Le Maroc et l'Europe, XVe-XVIIIe siècles : problématique du dépassement

Recension rédigée par Henri Marchal


Dans cet ouvrage traduit de l’arabe, Abdelmajid Kaddouri éclaire d’un regard nouveau
un chapitre de l’histoire du Maroc allant de la prise de Ceuta par les Portugais (1415) au règne
du sultan réformateur Mohammed ben Abdellah (1757-1790). Par une analyse fondée sur la
notion de dépassement, il entend mettre en évidence les raisons pour lesquelles le royaume
fortuné s’est trouvé dans l’incapacité de faire face aux défis de la modernité et de résister à la
suprématie européenne consécutive aux grandes découvertes. Il s’est mis en quête d’identifier
les facteurs qui ont compromis le développement du pays. Il en a cherché l’origine à la fois
dans des ingérences externes et dans des entraves internes.
L’occupation ibérique des ports a eu pour effet de négliger les affaires maritimes et de
s’exclure du commerce mondial tandis qu’une préférence était maintenue pour le trafic
caravanier. Dans le même temps, le pouvoir s’attribuait le monopole des échanges extérieurs,
accompagné au détriment des commerçants locaux d’un soutien aux négociants étrangers que
la diplomatie européenne cherchait à favoriser. D’autres facteurs relèvent du plan interne : le
poids des crises politiques et des catastrophes naturelles (épidémies, famines), la discontinuité
dans l’exercice du pouvoir, l’inexistence de règles de succession, l’influence des confréries
religieuses qui passaient de l’assistance mutuelle à l’affrontement, le désintérêt des détenteurs
de capital pour le processus d’accumulation, le système d’enseignement, appuyé sur la religion
et la mémorisation. Tout cela contribuait à freiner les tentatives de changement inscrites dans
la perspective d’un développement.
Pourtant à la fin du XVIIIe siècle, Mohammed ben Abdellah qui avait accédé au
pouvoir grâce à l’unanimité des Marocains, manifeste la volonté de créer un Maroc moderne
par un renouvellement de ses structures. Il entreprend de consolider l’institution du Makhzen,
de réformer la justice dans sa logique islamique. Il se préoccupe de garantir par l’éducation et
un encadrement religieux la stabilité de l’État et de la société. Son désir d’édifier un espace
atlantique et de s’intégrer à l’environnement international s’incarne dans la fondation du port
d’Essaouira. Malgré la réalité de ses efforts, la modernité n’est pas au rendez-vous.

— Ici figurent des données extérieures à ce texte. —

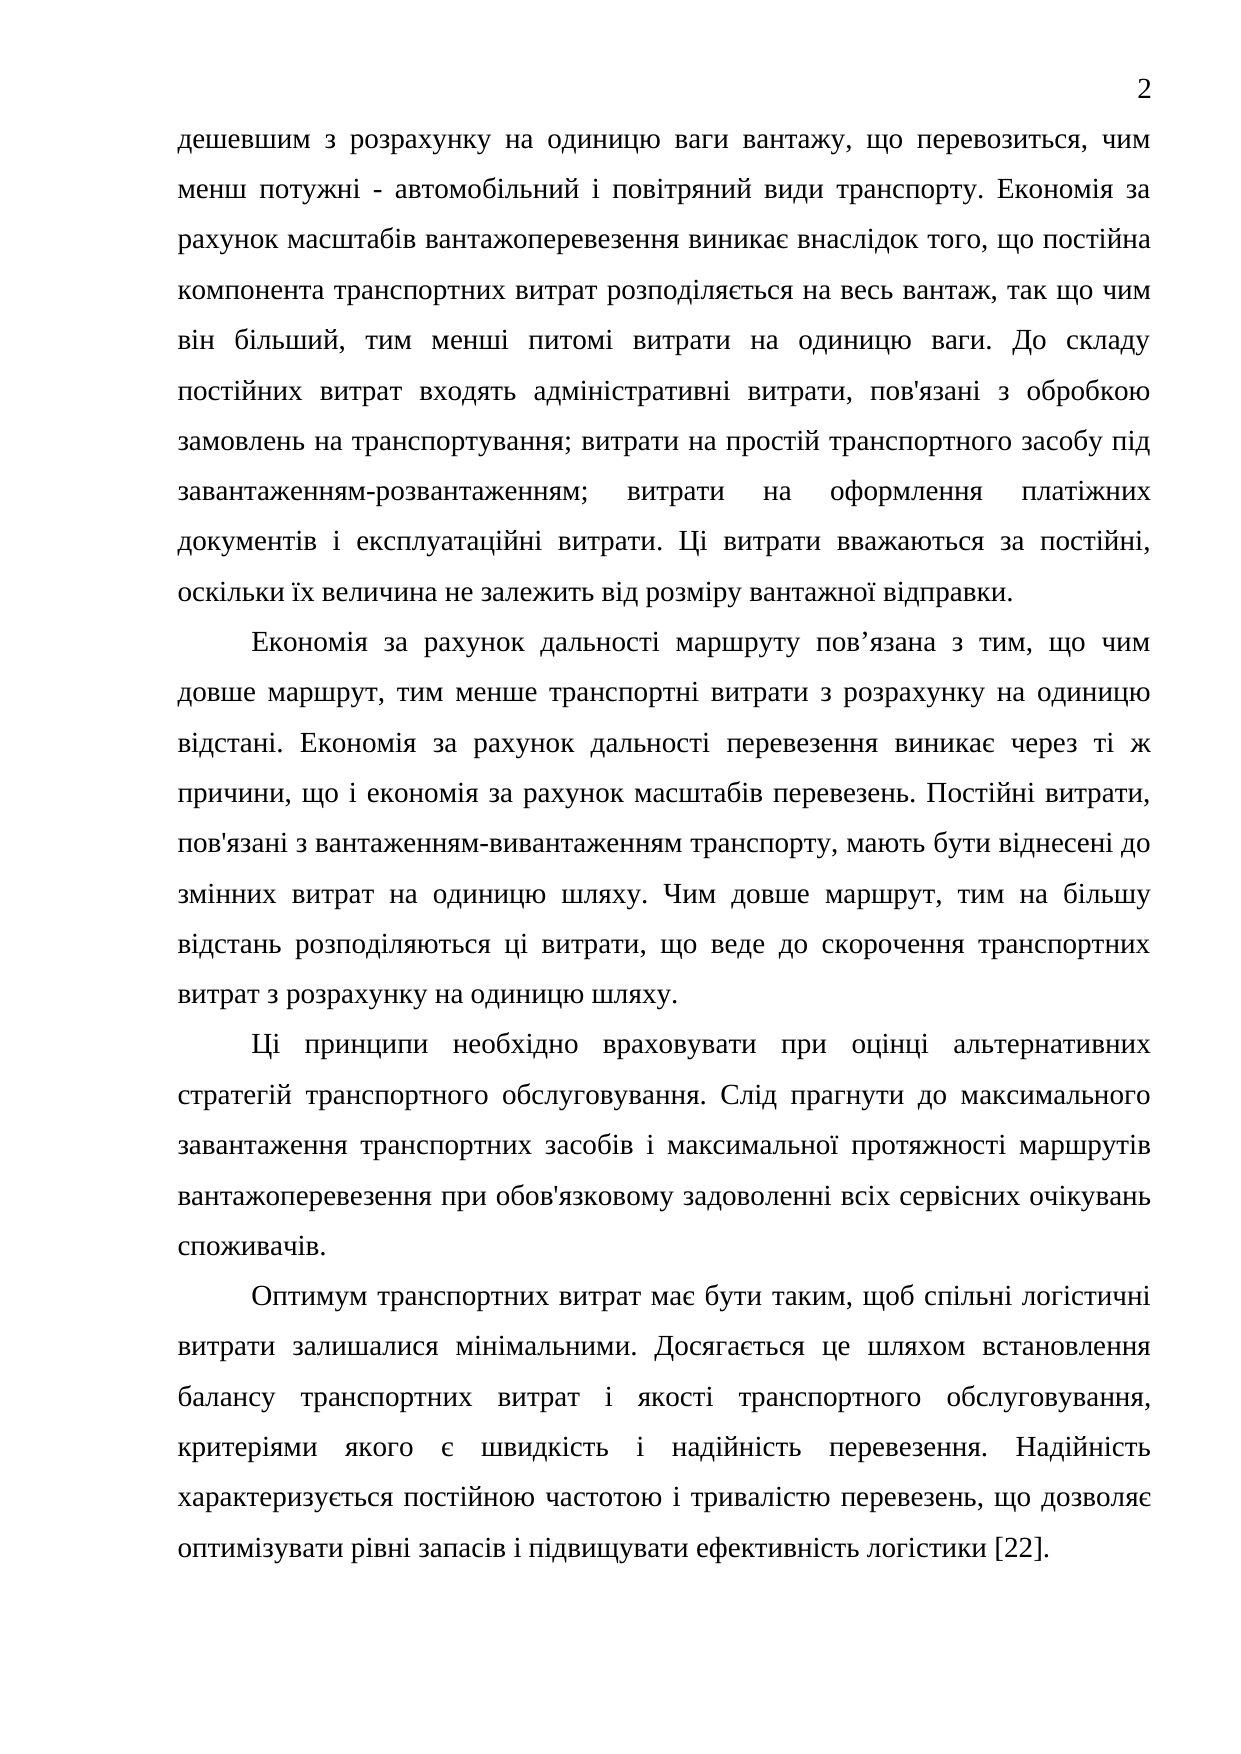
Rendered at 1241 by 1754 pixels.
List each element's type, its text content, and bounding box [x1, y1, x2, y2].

text Ці принципи необхідно враховувати при оцінці альтернативних стратегій транспортного обслуговування. Слід прагнути до максимального завантаження транспортних засобів і максимальної протяжності маршрутів вантажоперевезення при обов'язковому задоволенні всіх сервісних очікувань споживачів. [177, 1027, 1152, 1261]
text Оптимум транспортних витрат має бути таким, щоб спільні логістичні витрати залишалися мінімальними. Досягається це шляхом встановлення балансу транспортних витрат і якості транспортного обслуговування, критеріями якого є швидкість і надійність перевезення. Надійність характеризується постійною частотою і тривалістю перевезень, що дозволяє оптимізувати рівні запасів і підвищувати ефективність логістики [22]. [177, 1278, 1152, 1563]
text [177, 121, 1152, 607]
text Економія за рахунок дальності маршруту пов’язана з тим, що чим довше маршрут, тим менше транспортні витрати з розрахунку на одиницю відстані. Економія за рахунок дальності перевезення виникає через ті ж причини, що і економія за рахунок масштабів перевезень. Постійні витрати, пов'язані з вантаженням-вивантаженням транспорту, мають бути віднесені до змінних витрат на одиницю шляху. Чим довше маршрут, тим на більшу відстань розподіляються ці витрати, що веде до скорочення транспортних витрат з розрахунку на одиницю шляху. [177, 624, 1152, 1010]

Pour mieux en comprendre les raisons, il est bon de rappeler les conditions énoncées il
y a quelques dizaines d’années par W.W. Rostow pour que le développement puisse véritablement s’effectuer. La phase décisive du développement est celle du « décollage »
(auquel la dénomination d’« émergence » est aujourd’hui préférée). Elle implique un faisceau
substantiel de bouleversements et d’innovations aux niveaux politique, économique, social et
culturel qui se conjuguent pour entraîner le pays dans un processus de développement. Faute
de quoi, le démarrage ne se produit pas et à cet égard la thèse de Rostow a le mérite de mettre
en évidence les phénomènes qui participent au blocage de la croissance. Au Maroc, les
conditions propres à déclencher et soutenir le développement se heurtaient à une situation
globalement peu favorable : la société n’était pas préparée au changement ; ses bases
économiques et culturelles étaient inadaptées ; l’enseignement refusait l’expérimentation. Par
ailleurs, le pouvoir disposait d’une liberté d’action atténuée par des conventions diplomatiques
avantageant les intérêts étrangers. Les conditions de la modernité n’étaient réunies pour
produire un mouvement continu et accumulé de développement.
De nos jours, le décalage Europe-Monde arabe persiste et à l’issue d’un travail de
synthèse rigoureux l’auteur pose en filigrane la question de savoir si son pays va rester
fatalement dans l’inaptitude de suivre l’Europe !
En langue arabe et s’appuyant sur des sources marocaines, il a avec intérêt renouvelé le
sujet en faisant appel à de nombreuses références tirées d’historiens arabes et de ce fait peu
connues des spécialistes français. Néanmoins la traduction a entraîné quelques désagréments :
la graphie de certains noms européens a été estropiée et des confusions naissent du mélange
des ères chrétienne et musulmane. La qualité de l’ouvrage a été reconnue puisqu’il a bénéficié
du soutien de l’ambassade de France au Maroc.